Al-doping driven electronic structure of α-NiS hollow spheres modified by rGO as high-rate electrode for quasi-solid-state capacitor

Abstract

Developing an optimized electronic structure of α-NiS electrode material is critical for its high-rate electrochemical performance of quasi-solid-state capacitor. Herein, Al3+ have been doped into α-NiS lattice and the reduced graphene oxide (rGO) is employed to modify Al-doping α-NiS, to alleviate the low-mobility charge of α-NiS. The electronic structure and electrochemical properties of α-NiS hollow spheres induced by Al-doping and rGO modification are investigated, both experimental characterization and theoretical results confirm Al-doping affect the electronic structure and electrochemical performance of α-NiS hollow spheres. In the composite of Al-doping α-NiS and rGO (named as AlxNi1-xS/rGO), the doped heteroatom improves the intrinsic electronic structure of α-NiS and the rGO provides a good electric conducting network, leading to an enhanced electrochemical performance of α-NiS as high-rate electrode material.

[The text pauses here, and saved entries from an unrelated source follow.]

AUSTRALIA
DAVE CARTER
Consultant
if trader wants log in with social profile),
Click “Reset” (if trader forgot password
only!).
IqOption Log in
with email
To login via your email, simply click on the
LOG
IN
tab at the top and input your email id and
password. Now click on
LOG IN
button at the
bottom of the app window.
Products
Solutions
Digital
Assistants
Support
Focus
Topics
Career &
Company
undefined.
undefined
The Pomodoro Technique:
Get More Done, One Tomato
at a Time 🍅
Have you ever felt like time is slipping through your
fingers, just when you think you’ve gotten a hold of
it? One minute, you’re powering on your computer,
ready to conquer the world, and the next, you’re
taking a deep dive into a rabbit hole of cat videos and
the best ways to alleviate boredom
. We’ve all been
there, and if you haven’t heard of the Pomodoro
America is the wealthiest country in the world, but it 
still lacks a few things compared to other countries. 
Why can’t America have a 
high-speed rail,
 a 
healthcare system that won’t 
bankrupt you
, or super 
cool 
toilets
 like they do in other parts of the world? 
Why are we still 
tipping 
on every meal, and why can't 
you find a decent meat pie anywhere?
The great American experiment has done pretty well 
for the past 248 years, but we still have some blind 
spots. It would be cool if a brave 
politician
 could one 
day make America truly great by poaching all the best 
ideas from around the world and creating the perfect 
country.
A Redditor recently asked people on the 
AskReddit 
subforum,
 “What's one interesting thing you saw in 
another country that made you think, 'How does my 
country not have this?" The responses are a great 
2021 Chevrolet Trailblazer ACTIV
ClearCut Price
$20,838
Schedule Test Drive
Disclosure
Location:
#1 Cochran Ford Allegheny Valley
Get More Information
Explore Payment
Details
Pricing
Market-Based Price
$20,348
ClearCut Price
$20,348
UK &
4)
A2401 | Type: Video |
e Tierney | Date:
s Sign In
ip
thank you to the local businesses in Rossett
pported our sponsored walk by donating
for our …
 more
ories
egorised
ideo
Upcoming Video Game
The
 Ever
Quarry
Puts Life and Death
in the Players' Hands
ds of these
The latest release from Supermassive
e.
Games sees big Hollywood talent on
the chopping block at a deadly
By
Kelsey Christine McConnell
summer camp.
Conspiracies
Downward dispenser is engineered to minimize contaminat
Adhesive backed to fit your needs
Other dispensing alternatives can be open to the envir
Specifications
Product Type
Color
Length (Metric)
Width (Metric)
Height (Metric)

After evaluation, the optimized Al0.2Ni0.8S/rGO composite shows a superior reversible capacity of 1096 C g−1 at 2 A g−1, and retains a capability of 471 C g−1 at a high-rate of 30 A g−1. Moreover, an asymmetric quasi-solid-state hybrid capacitors assembled by Al0.2Ni0.8S/rGO and activated carbon presents a high energy density of 30.6 Wh kg−1. This work provides a foundational strategy for the modification of α-NiS through Al-doping and combining with rGO, which has a positive effect on α-NiS electrode material in quasi-solid-state hybrid capacitors.